MATERIAL FOR THIS TASK -

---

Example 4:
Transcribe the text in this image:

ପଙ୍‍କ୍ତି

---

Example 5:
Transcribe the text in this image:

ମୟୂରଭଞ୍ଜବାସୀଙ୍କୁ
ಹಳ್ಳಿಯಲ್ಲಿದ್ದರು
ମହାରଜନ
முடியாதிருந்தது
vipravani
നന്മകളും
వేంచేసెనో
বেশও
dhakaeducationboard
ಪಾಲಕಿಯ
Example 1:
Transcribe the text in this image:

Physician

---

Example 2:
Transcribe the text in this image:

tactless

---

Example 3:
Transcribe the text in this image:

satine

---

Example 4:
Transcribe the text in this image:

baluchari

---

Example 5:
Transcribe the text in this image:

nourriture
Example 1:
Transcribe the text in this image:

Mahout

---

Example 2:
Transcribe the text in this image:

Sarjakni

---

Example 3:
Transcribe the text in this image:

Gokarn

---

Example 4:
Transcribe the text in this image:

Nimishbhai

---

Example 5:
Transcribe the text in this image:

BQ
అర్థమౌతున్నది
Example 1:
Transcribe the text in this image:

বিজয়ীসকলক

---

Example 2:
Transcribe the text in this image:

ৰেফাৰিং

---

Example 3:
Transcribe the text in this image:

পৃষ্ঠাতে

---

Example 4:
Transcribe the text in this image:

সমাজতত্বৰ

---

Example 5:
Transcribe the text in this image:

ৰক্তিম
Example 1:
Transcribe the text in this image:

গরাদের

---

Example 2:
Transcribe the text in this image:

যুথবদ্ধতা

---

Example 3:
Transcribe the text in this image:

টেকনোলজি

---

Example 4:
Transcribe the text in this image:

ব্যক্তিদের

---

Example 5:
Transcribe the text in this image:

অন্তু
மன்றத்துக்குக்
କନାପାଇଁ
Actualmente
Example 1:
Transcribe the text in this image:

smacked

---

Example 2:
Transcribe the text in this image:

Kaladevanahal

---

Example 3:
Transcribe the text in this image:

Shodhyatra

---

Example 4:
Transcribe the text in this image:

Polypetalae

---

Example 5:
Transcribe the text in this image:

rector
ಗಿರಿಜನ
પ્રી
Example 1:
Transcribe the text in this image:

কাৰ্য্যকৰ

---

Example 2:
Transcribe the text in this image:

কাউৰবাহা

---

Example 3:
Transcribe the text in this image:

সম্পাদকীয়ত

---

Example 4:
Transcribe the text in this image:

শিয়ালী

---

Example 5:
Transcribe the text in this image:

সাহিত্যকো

EXERCISE REQUIREMENTS - Every entry must be set down exactly, with nothing left out.

WRITTEN RESPONSE -
---

Example 4:
Transcribe the text in this image:

ପଙ୍‍କ୍ତି

---

Example 5:
Transcribe the text in this image:

ମୟୂରଭଞ୍ଜବାସୀଙ୍କୁ
ಹಳ್ಳಿಯಲ್ಲಿದ್ದರು
ମହାରଜନ
முடியாதிருந்தது
vipravani
നന്മകളും
వేంచేసెనో
বেশও
dhakaeducationboard
ಪಾಲಕಿಯ
Example 1:
Transcribe the text in this image:

Physician

---

Example 2:
Transcribe the text in this image:

tactless

---

Example 3:
Transcribe the text in this image:

satine

---

Example 4:
Transcribe the text in this image:

baluchari

---

Example 5:
Transcribe the text in this image:

nourriture
Example 1:
Transcribe the text in this image:

Mahout

---

Example 2:
Transcribe the text in this image:

Sarjakni

---

Example 3:
Transcribe the text in this image:

Gokarn

---

Example 4:
Transcribe the text in this image:

Nimishbhai

---

Example 5:
Transcribe the text in this image:

BQ
అర్థమౌతున్నది
Example 1:
Transcribe the text in this image:

বিজয়ীসকলক

---

Example 2:
Transcribe the text in this image:

ৰেফাৰিং

---

Example 3:
Transcribe the text in this image:

পৃষ্ঠাতে

---

Example 4:
Transcribe the text in this image:

সমাজতত্বৰ

---

Example 5:
Transcribe the text in this image:

ৰক্তিম
Example 1:
Transcribe the text in this image:

গরাদের

---

Example 2:
Transcribe the text in this image:

যুথবদ্ধতা

---

Example 3:
Transcribe the text in this image:

টেকনোলজি

---

Example 4:
Transcribe the text in this image:

ব্যক্তিদের

---

Example 5:
Transcribe the text in this image:

অন্তু
மன்றத்துக்குக்
କନାପାଇଁ
Actualmente
Example 1:
Transcribe the text in this image:

smacked

---

Example 2:
Transcribe the text in this image:

Kaladevanahal

---

Example 3:
Transcribe the text in this image:

Shodhyatra

---

Example 4:
Transcribe the text in this image:

Polypetalae

---

Example 5:
Transcribe the text in this image:

rector
ಗಿರಿಜನ
પ્રી
Example 1:
Transcribe the text in this image:

কাৰ্য্যকৰ

---

Example 2:
Transcribe the text in this image:

কাউৰবাহা

---

Example 3:
Transcribe the text in this image:

সম্পাদকীয়ত

---

Example 4:
Transcribe the text in this image:

শিয়ালী

---

Example 5:
Transcribe the text in this image:

সাহিত্যকো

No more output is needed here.